Status of PlayFab services and history of incidents

Operational
Partial Outage
Major Outage
API Connection Failures and Timeouts
Incident Report for PlayFab
Postmortem

At 2018-07-11T00:54 UTC, an engineer ran an automated job to re-route a title’s traffic from one cluster to another by updating DNS records.  Moving a title from one cluster to another is a routine job that includes specifying the title ID they are migrating into a form.  The engineer pasted an incorrect value into the job form, which resulted in the job updating the DNS records for the primary public API cluster to an incorrect destination.
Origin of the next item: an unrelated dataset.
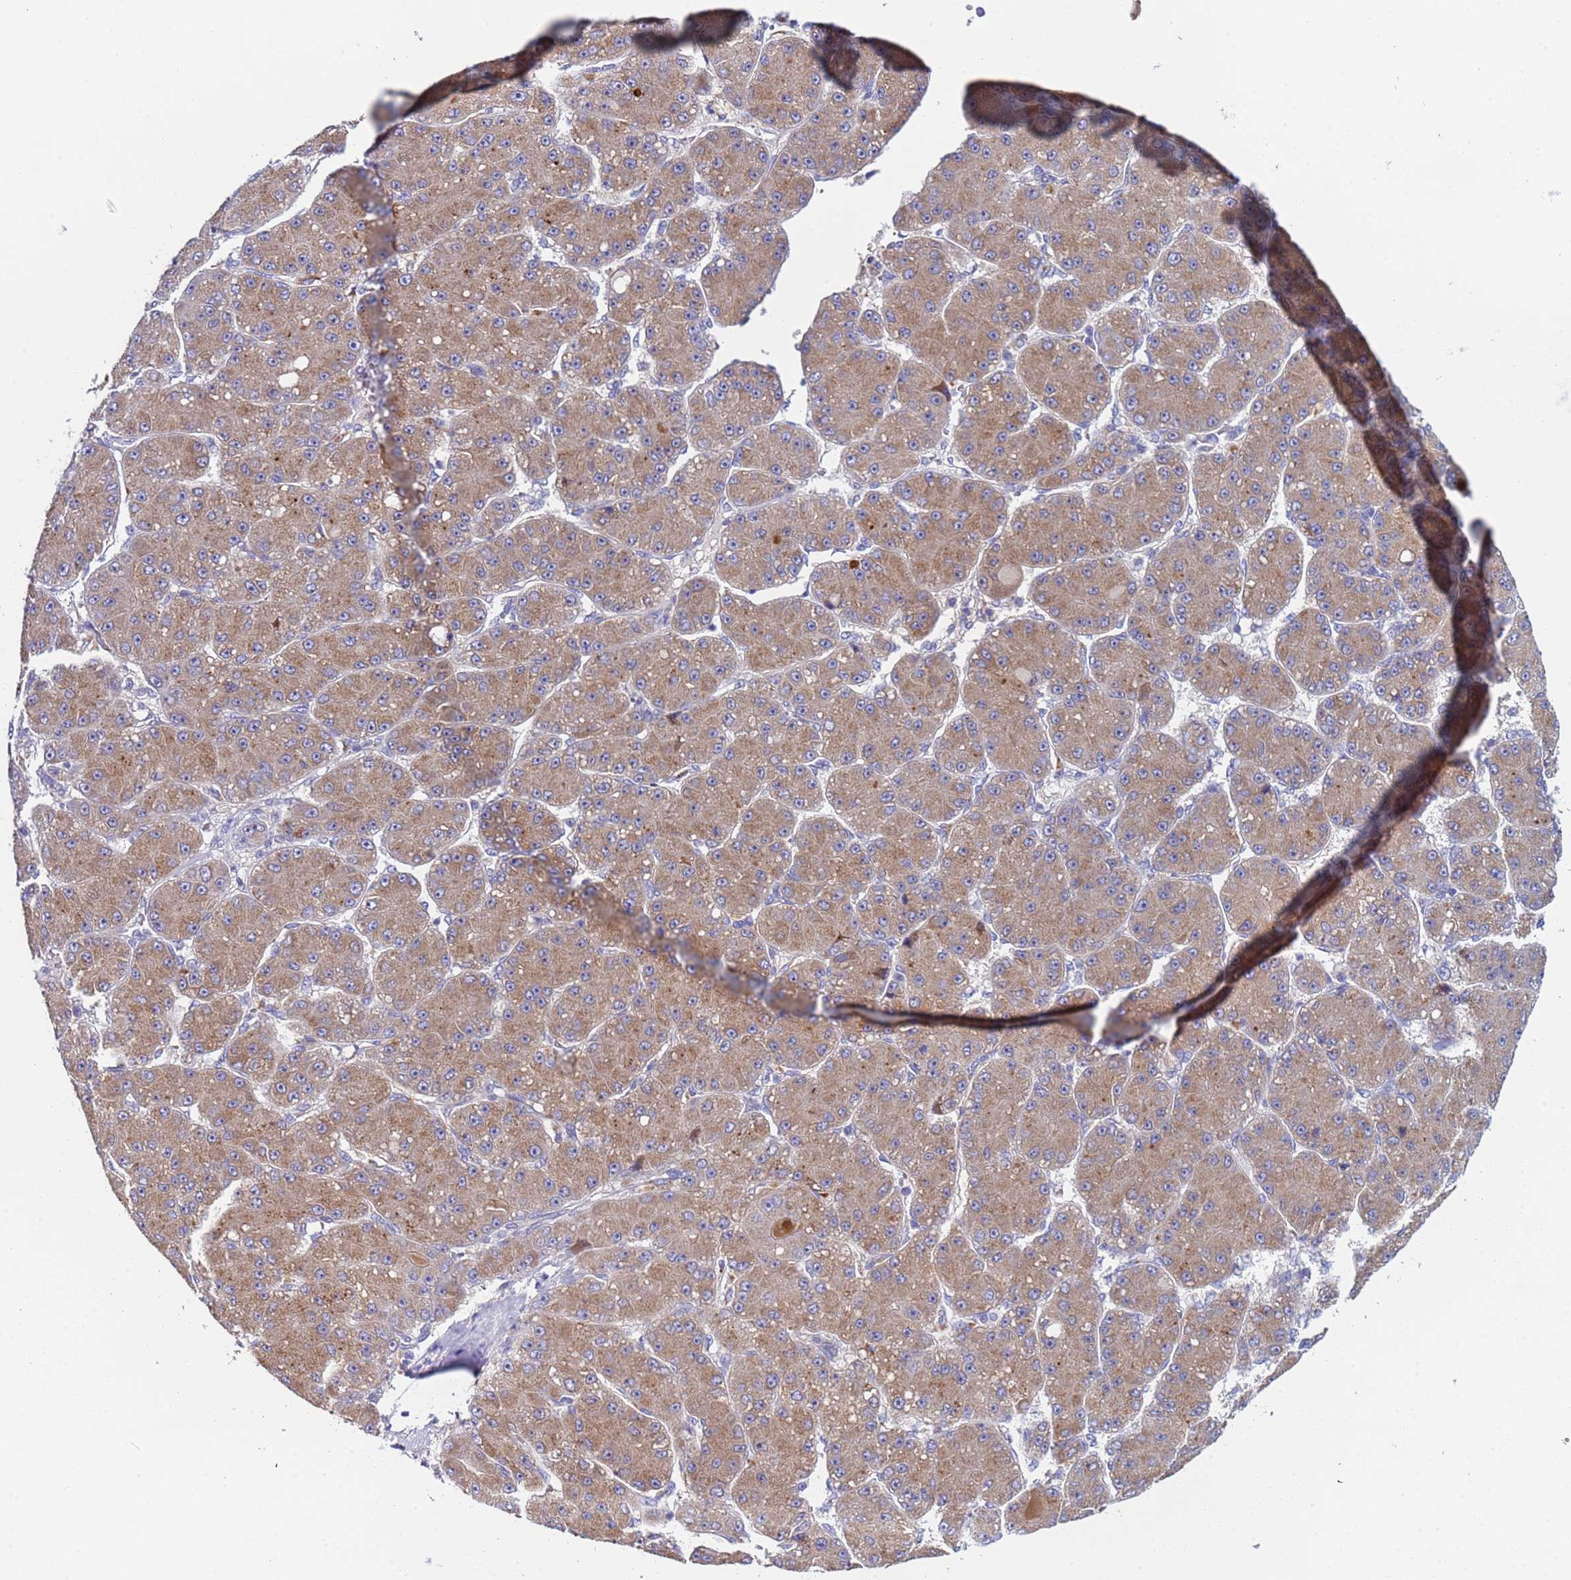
{"staining": {"intensity": "moderate", "quantity": ">75%", "location": "cytoplasmic/membranous"}, "tissue": "liver cancer", "cell_type": "Tumor cells", "image_type": "cancer", "snomed": [{"axis": "morphology", "description": "Carcinoma, Hepatocellular, NOS"}, {"axis": "topography", "description": "Liver"}], "caption": "The micrograph exhibits staining of hepatocellular carcinoma (liver), revealing moderate cytoplasmic/membranous protein expression (brown color) within tumor cells.", "gene": "ZNF248", "patient": {"sex": "male", "age": 67}}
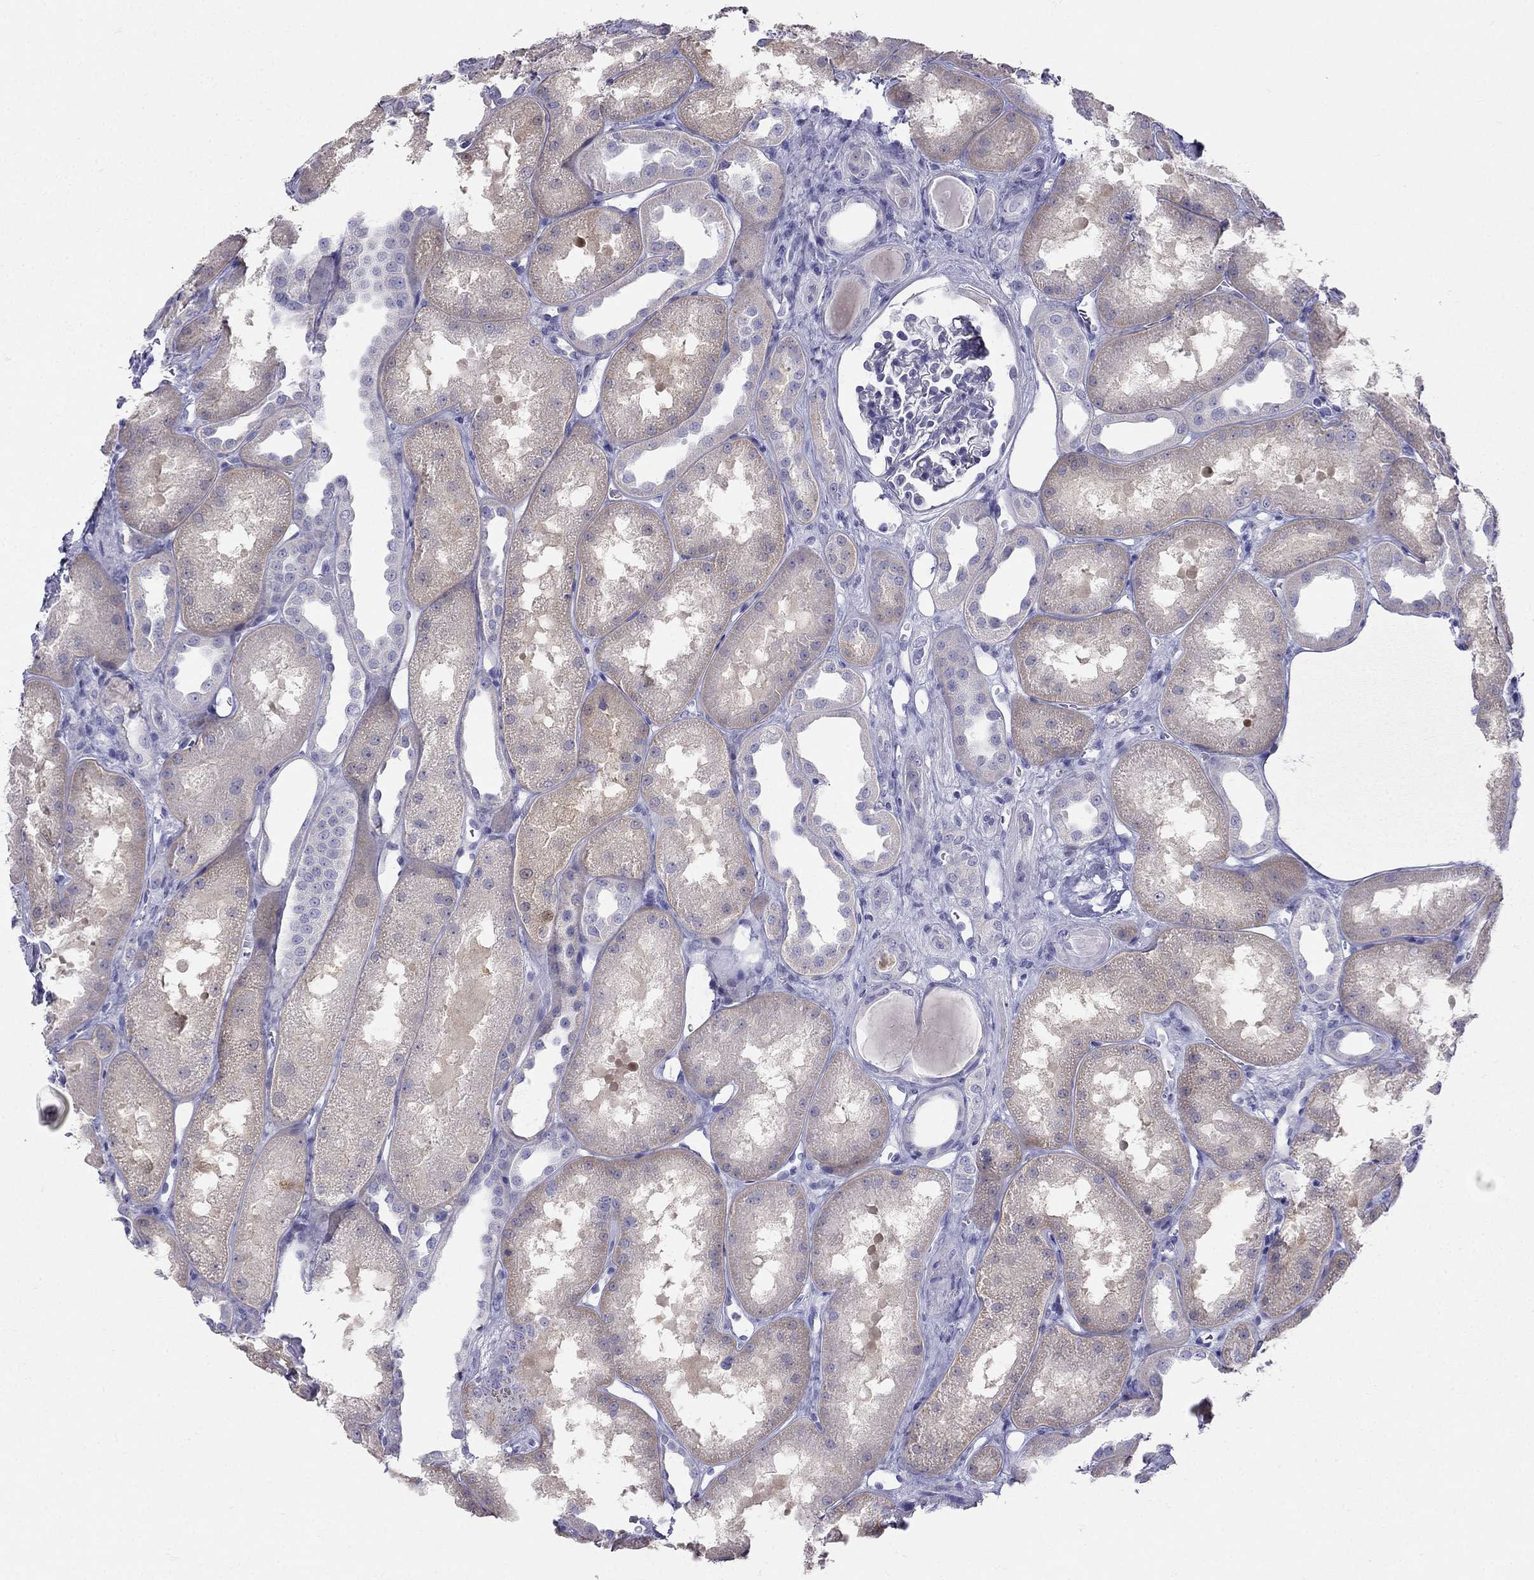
{"staining": {"intensity": "negative", "quantity": "none", "location": "none"}, "tissue": "kidney", "cell_type": "Cells in glomeruli", "image_type": "normal", "snomed": [{"axis": "morphology", "description": "Normal tissue, NOS"}, {"axis": "topography", "description": "Kidney"}], "caption": "High power microscopy photomicrograph of an immunohistochemistry (IHC) histopathology image of normal kidney, revealing no significant positivity in cells in glomeruli. Nuclei are stained in blue.", "gene": "RFLNA", "patient": {"sex": "male", "age": 61}}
This resulted in a majority of API calls failing because they were routed to the wrong cluster.  Within about two minutes the engineer noticed the drop-in request volume and started to investigate.  Shortly after that, a service health check detected the failure and paged the on-call engineer, who started to investigate.  The engineer identified the issue and deployed a fix in 7 minutes.

With the service working normally again we are focusing on making sure this issue won’t happen again and look for other similar issues that could potentially happen to prevent them in the first place.  We have already put the following fixes in place:

  • Add validation to the specific form such that only a valid title ID can be entered and ensure the main API service can’t be migrated using this automated job.
  • Reviewed our other automated deployment jobs to ensure that we have proper validation in place before the job runs.

Regards,

The PlayFab Team

Posted Sep 07, 2018 - 11:02 PDT

Resolved
This incident has been resolved.
Posted Jul 10, 2018 - 19:12 PDT
Update
We are continuing to monitor for any further issues.
Posted Jul 10, 2018 - 18:55 PDT
Monitoring
From approximately 17:54 to 18:05 there was a high rate of failures and timeouts connecting to the public API endpoint, due to a DNS routing error. The issue has been fixed, and connection error rates are returning to normal levels.
Posted Jul 10, 2018 - 18:54 PDT
This incident affected: API (Authentication, Content, Data, Events, Inventory, Matchmaking, Statistics and Leaderboards).